What this task involves. In the data below, locate each line with the word "Karakaş" and list it.

Raw data.
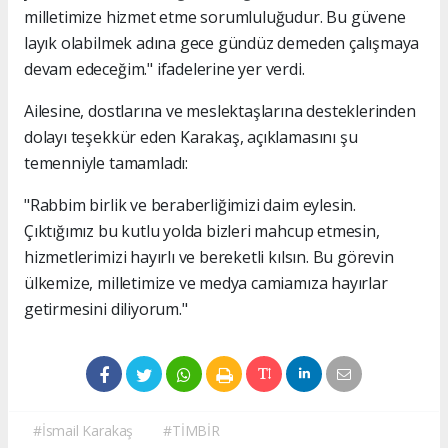
milletimize hizmet etme sorumluluğudur. Bu güvene
layık olabilmek adına gece gündüz demeden çalışmaya
devam edeceğim." ifadelerine yer verdi.
Ailesine, dostlarına ve meslektaşlarına desteklerinden
dolayı teşekkür eden Karakaş, açıklamasını şu
temenniyle tamamladı:
"Rabbim birlik ve beraberliğimizi daim eylesin.
Çıktığımız bu kutlu yolda bizleri mahcup etmesin,
hizmetlerimizi hayırlı ve bereketli kılsın. Bu görevin
ülkemize, milletimize ve medya camiamıza hayırlar
getirmesini diliyorum."
#İsmail Karakaş
#TİMBİR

Exercise answer.
dolayı teşekkür eden Karakaş, açıklamasını şu
#İsmail Karakaş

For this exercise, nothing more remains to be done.